We first note that the facts found by the circuit court were supported by the hearing testimony and are not clearly erroneous.  We will not disturb them.  We turn, then, to consider the constitutionality of the officer’s actions.  A person of reasonable caution, having personally observed Dumas participate in suspected drug activity in the past, having learned from a citizen informant that Dumas was selling cocaine out of his car that day, and having seen a plastic bag of the type typically used to package drugs in the car, would reasonably believe that there was contraband in the car.  The defendant argues that none of these facts alone would be sufficient to support probable cause.  However, it is the totality of the circumstances within the officer’s knowledge which determines the reasonableness of a search.  Richardson, 156 Wis.2d at 139, 456 N.W.2d at 834.

Because the officers had probable cause to look into the backpack for contraband, the weapons they discovered were properly considered in their determination that they had probable cause to arrest the defendant, and the cocaine they later discovered on his person was pursuant to a valid search incident to arrest.  The suppression motion was properly denied.
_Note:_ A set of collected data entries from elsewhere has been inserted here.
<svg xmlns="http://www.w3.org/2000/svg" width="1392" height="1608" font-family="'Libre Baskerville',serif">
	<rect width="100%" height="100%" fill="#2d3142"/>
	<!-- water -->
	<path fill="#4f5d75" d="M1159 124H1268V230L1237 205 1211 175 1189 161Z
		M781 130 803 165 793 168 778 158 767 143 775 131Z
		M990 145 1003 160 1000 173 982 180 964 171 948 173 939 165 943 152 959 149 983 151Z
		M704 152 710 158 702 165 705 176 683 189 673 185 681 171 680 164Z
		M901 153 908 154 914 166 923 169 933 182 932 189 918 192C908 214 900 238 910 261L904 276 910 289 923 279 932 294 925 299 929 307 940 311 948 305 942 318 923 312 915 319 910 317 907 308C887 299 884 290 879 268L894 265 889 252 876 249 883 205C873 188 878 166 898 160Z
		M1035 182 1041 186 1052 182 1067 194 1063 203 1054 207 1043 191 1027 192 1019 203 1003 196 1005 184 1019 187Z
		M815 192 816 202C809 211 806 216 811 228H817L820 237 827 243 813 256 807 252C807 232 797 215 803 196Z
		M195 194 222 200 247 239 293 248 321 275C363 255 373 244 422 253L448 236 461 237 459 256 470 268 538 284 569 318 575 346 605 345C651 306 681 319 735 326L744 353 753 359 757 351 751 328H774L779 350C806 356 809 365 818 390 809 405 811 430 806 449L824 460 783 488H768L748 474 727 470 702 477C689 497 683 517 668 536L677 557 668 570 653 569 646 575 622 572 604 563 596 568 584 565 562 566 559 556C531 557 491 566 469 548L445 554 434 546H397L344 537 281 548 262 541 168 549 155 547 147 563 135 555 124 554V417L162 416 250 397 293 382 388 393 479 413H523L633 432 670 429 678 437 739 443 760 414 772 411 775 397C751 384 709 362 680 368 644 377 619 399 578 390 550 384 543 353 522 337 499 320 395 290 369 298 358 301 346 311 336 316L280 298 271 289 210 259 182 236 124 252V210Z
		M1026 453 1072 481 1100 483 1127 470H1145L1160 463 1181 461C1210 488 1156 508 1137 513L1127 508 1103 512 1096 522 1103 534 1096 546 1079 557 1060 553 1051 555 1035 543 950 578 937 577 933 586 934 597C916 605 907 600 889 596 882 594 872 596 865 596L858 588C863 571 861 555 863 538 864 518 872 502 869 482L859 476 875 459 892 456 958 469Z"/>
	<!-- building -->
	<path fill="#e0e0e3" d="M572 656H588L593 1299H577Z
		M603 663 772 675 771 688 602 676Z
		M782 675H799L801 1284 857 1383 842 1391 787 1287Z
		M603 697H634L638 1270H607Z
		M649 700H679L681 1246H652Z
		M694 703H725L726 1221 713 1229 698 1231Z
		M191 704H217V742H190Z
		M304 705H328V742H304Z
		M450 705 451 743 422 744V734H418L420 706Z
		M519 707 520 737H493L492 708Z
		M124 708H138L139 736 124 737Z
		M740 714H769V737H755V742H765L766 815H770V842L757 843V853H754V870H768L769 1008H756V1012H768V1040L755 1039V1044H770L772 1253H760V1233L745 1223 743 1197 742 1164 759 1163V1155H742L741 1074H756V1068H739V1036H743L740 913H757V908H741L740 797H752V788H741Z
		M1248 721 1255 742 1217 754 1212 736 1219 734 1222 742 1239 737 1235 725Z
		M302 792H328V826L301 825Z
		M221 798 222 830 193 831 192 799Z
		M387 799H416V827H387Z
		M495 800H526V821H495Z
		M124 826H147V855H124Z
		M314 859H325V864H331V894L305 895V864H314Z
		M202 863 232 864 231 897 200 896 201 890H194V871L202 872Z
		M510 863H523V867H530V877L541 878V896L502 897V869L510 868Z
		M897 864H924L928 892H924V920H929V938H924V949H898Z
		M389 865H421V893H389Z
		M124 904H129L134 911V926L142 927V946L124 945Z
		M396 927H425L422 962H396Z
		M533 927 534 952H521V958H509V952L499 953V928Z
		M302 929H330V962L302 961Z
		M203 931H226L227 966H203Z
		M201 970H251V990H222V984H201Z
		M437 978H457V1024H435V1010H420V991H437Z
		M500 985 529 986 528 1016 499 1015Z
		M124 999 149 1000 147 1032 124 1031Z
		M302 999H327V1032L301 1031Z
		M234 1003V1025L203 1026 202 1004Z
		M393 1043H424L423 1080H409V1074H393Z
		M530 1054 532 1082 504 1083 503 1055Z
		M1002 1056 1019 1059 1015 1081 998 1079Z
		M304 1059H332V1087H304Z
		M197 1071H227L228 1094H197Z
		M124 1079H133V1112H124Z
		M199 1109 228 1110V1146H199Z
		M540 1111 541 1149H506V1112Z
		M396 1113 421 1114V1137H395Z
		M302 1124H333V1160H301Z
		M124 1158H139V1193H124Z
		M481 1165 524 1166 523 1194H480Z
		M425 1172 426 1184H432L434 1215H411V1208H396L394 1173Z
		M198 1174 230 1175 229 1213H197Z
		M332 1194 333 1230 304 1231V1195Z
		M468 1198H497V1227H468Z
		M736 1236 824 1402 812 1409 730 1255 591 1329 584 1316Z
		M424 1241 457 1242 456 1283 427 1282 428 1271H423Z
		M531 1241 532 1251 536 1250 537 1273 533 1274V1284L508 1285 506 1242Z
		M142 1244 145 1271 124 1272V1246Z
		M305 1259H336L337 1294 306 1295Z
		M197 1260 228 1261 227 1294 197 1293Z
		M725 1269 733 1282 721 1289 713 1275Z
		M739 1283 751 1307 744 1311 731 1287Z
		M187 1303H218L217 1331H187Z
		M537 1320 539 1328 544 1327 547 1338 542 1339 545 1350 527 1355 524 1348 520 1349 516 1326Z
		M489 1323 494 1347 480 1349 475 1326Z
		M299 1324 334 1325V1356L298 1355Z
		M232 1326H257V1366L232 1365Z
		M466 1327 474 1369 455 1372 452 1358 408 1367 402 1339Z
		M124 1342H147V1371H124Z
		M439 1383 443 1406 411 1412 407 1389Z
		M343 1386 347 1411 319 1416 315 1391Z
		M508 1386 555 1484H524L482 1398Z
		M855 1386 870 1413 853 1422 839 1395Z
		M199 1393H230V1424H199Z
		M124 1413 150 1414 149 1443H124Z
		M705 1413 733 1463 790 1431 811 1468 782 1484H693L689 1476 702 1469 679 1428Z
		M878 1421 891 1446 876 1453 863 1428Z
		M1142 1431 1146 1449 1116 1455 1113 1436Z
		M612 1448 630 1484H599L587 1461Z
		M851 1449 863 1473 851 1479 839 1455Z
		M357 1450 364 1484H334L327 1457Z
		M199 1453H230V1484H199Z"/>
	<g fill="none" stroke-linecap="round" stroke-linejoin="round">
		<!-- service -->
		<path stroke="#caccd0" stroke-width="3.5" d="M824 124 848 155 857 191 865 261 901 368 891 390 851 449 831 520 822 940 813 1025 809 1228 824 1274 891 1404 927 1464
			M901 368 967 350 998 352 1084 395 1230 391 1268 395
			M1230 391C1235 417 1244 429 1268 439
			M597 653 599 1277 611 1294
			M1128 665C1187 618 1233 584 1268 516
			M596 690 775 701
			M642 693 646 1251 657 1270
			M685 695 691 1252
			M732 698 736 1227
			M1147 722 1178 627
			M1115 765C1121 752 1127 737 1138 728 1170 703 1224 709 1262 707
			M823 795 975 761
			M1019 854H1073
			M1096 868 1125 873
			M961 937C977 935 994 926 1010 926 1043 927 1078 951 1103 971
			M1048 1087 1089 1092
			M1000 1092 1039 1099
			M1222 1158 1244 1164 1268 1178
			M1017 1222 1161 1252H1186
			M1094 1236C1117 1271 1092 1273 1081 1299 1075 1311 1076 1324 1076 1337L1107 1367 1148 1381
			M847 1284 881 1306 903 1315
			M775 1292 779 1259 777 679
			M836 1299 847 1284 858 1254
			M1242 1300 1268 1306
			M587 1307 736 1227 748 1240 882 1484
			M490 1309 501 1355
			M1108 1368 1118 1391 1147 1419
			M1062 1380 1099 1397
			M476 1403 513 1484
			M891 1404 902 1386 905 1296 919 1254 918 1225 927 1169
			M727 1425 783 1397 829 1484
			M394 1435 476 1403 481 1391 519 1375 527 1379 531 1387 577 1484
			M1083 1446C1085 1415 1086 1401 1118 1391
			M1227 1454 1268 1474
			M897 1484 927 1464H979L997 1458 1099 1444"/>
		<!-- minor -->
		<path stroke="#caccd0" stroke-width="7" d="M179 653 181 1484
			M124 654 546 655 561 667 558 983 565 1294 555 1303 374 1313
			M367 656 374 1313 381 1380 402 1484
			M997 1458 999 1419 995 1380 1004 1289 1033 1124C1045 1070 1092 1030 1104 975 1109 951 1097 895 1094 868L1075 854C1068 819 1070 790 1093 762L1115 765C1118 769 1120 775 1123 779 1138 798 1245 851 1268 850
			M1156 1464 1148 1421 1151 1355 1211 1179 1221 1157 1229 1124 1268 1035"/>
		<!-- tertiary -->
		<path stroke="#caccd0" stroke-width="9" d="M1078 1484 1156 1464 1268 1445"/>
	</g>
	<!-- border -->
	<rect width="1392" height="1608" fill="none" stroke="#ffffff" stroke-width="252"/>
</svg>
By the Court.—Judgment affirmed.

This opinion will not be published.  See Rule 809.23(1)(b)5., Stats.

 


 



[1]  Section 971.31(10), Stats., permits review of suppression motions notwithstanding a defendant’s plea of guilty.

[2]  AT&T had provided law enforcement officers throughout the community with cellular phones to facilitate citizen contact with police.

[3]  Due to the similarity of these provisions, Wisconsin courts look to the Supreme Court’s interpretation of the Fourth Amendment for guidance in construing the state constitution.  State v. Roberts, 196 Wis.2d 445, 452-53, 538 N.W.2d 825, 828 (Ct. App. 1995).